5. You learn SO much more doing things in real life. Two years of medical education behind me, and I'm pretty sure I've retained more information in the past two weeks. While I don't know that I'm necessarily interested in OB as a specialty, it is certainly way more entertaining and satisfying to work and learn in the hospital, where information has meaning because there's someone down the hall with the problem you just talked about. Honestly, I thought I would die working 12-15 hour shifts, but they go by fast when you're busy and you get to see a lot and learn a lot. In fact, just this week I saw: at least 4-5 deliveries, 3-4 C-sections, an open surgery to evacuate a blood clot in someone's abdomen, a laparoscopic surgery to diagnose abdominal pain, and countless patients coming in and out of our triage area with complaints ranging from labor to back pain to swollen feet to urinary tract infections. And from all of them, amazingly, I learned something. Who knew?

Sunday, July 4, 2010

The Calm Before the Storm

So last Wednesday and Thursday we had our third year clinical orientation, wherein we were given a bunch of relatively useless and time-consuming lectures about things we learned last year (lab values, note writing, etc.), remembered how to perform CPR (and got the cards to prove it), and got a tour of the hospital where we begin our first rotation. I start on OB/GYN, and I'll be doing 2 weeks of labor and delivery (first day shift, then night shift), 2 weeks of gynecologic oncology, and 2 weeks of working in a private practice somewhere in town. I start Tuesday morning at 7, have a few hours of orientation to the service, and then get to change into scrubs and get going. Wednesday through Saturday I'll be working 5am-5pm, then next week 5pm-7:30am. I'm not quite sure what to do, but I've been told we're not expected to know much, which is slightly comforting. I am both indescribably excited and completely terrified--after all, this is what I've been waiting for.

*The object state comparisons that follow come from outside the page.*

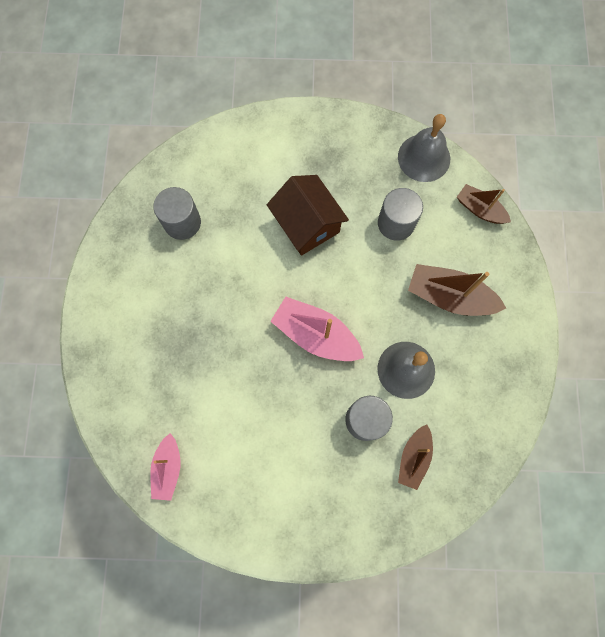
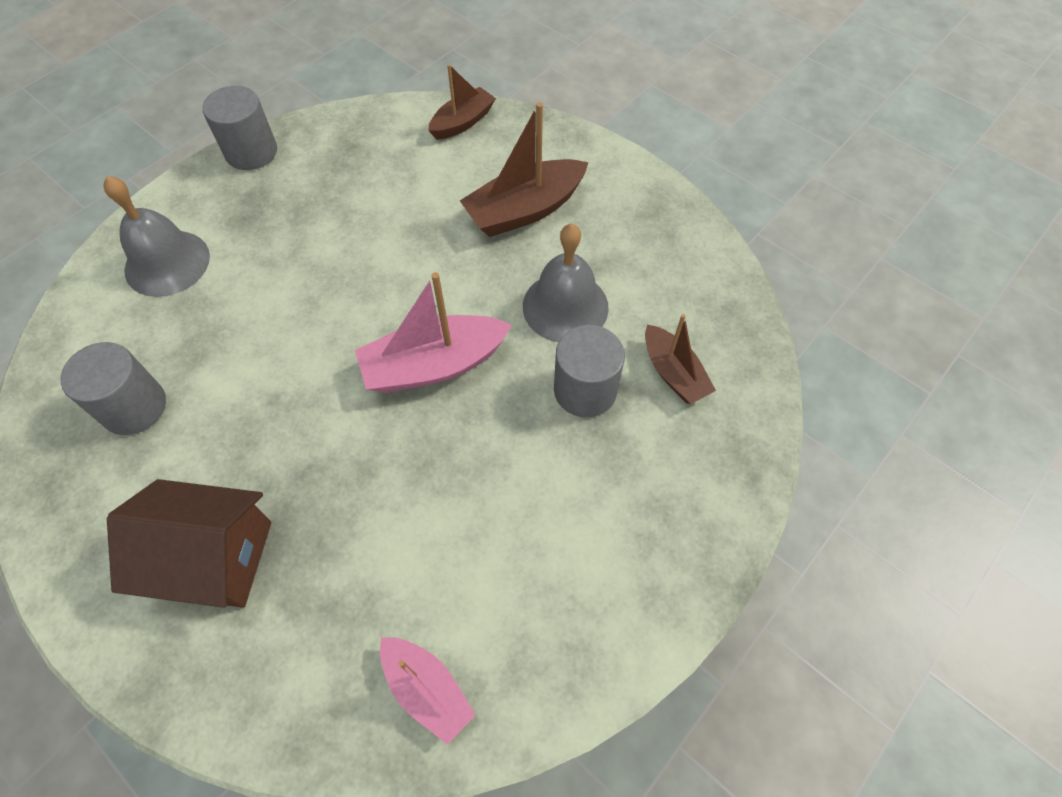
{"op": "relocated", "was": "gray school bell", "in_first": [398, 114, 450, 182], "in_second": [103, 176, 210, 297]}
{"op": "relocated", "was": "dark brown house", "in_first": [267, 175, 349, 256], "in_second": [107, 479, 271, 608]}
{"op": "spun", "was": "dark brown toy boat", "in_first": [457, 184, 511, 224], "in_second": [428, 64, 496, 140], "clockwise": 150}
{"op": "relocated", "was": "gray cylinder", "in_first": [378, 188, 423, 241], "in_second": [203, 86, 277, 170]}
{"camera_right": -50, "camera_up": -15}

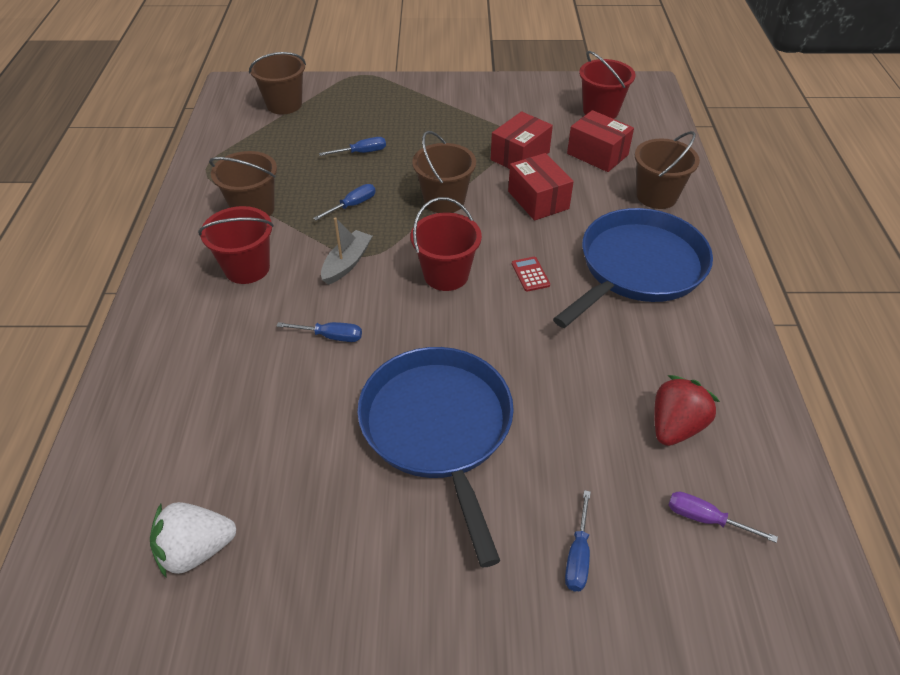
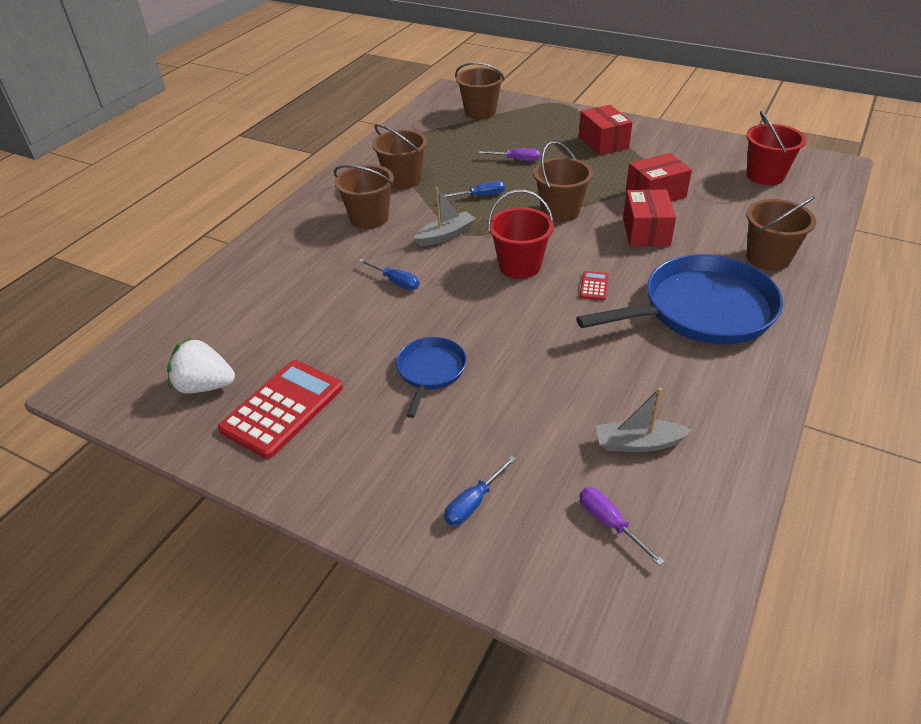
{"op": "relocated", "was": "scarlet box", "in_first": [567, 110, 634, 172], "in_second": [579, 105, 633, 156]}
{"op": "colour", "was": "cobalt flat screwdriver", "now": "royal purple flat screwdriver", "in_first": [319, 137, 386, 156], "in_second": [479, 148, 540, 161]}
{"op": "colour", "was": "scarlet pail", "now": "dark brown pail", "in_first": [198, 206, 274, 284], "in_second": [334, 164, 394, 229]}
{"op": "size", "was": "cobalt skillet", "in_first": [357, 347, 514, 567], "in_second": [396, 337, 467, 418], "ratio": 0.51}
{"op": "exchanged", "was": "scarlet toy strawberry", "now": "gray toy boat", "in_first": [654, 375, 720, 446], "in_second": [596, 388, 692, 452]}
{"op": "appeared", "now": "scarlet calculator", "in_second": [218, 360, 343, 459]}
{"camera_right": 30, "camera_up": -5}

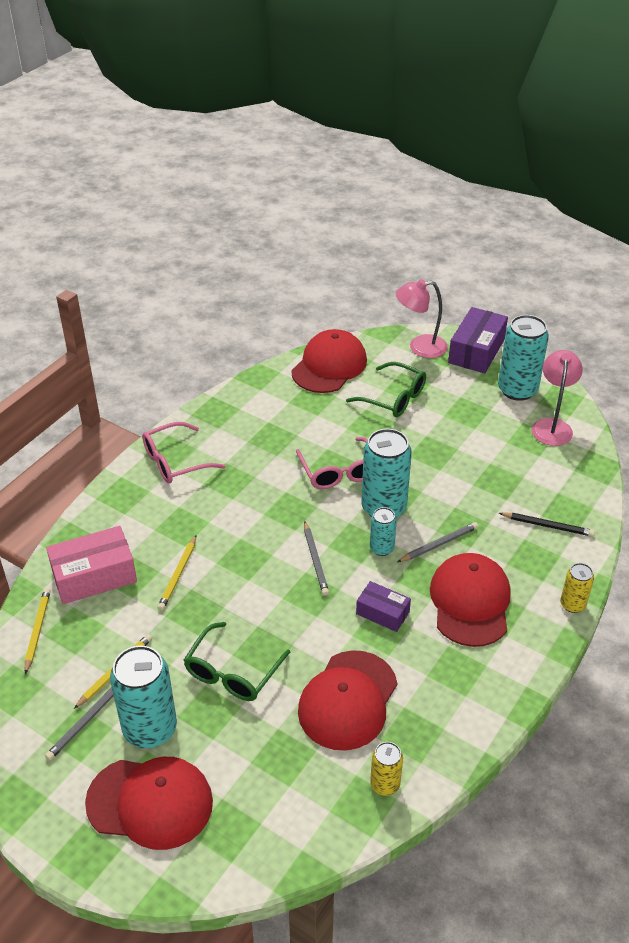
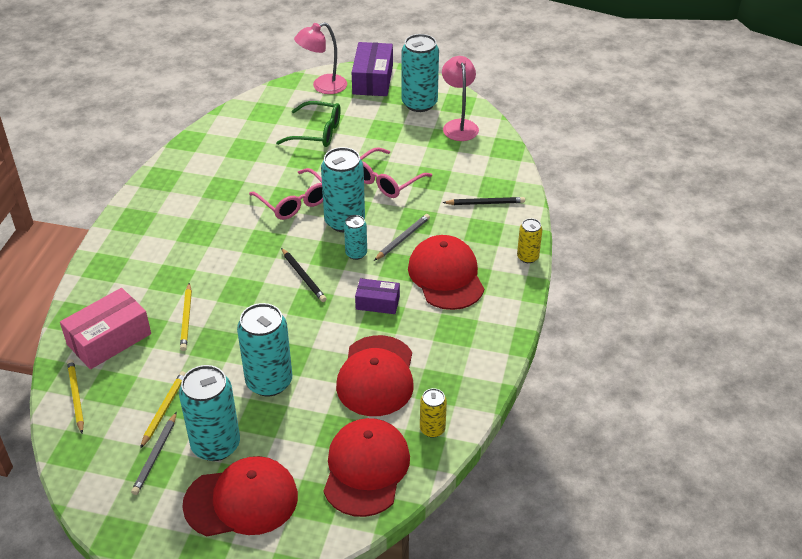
{"op": "relocated", "was": "scarlet peaked cap", "in_first": [291, 329, 367, 393], "in_second": [324, 418, 410, 517]}
{"op": "relocated", "was": "pink spectacles", "in_first": [142, 422, 225, 483], "in_second": [360, 147, 432, 198]}
{"op": "colour", "was": "gray wooden pencil", "now": "jet-black wooden pencil", "in_first": [304, 521, 329, 596], "in_second": [281, 248, 326, 302]}
{"op": "exchanged", "was": "green spectacles", "now": "teal can", "in_first": [184, 622, 290, 701], "in_second": [237, 303, 292, 397]}
{"camera_right": -20, "camera_up": 0}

But before all that gets started, a brief word to celebrate the idea that became the goal of a baby nation with almost no chance of survival, from a group of rebels who (had things gone differently) could have been hanged for treason.

We hold these truths to be self-evident, that all men are created equal. That they are endowed by their Creator with certain inalienable rights; that among these rights are life, liberty, and the pursuit of happiness.

ALL. All men are created equal. No matter what we think or believe or how we vote or what struggles we face today, that's really the crux of what became the United States. Not some men, or white men, or rich or straight or English-speaking men. ALL men (and women!) are equal. We don't always get it right, but it's there and it's beautiful if you really sit down and think about it.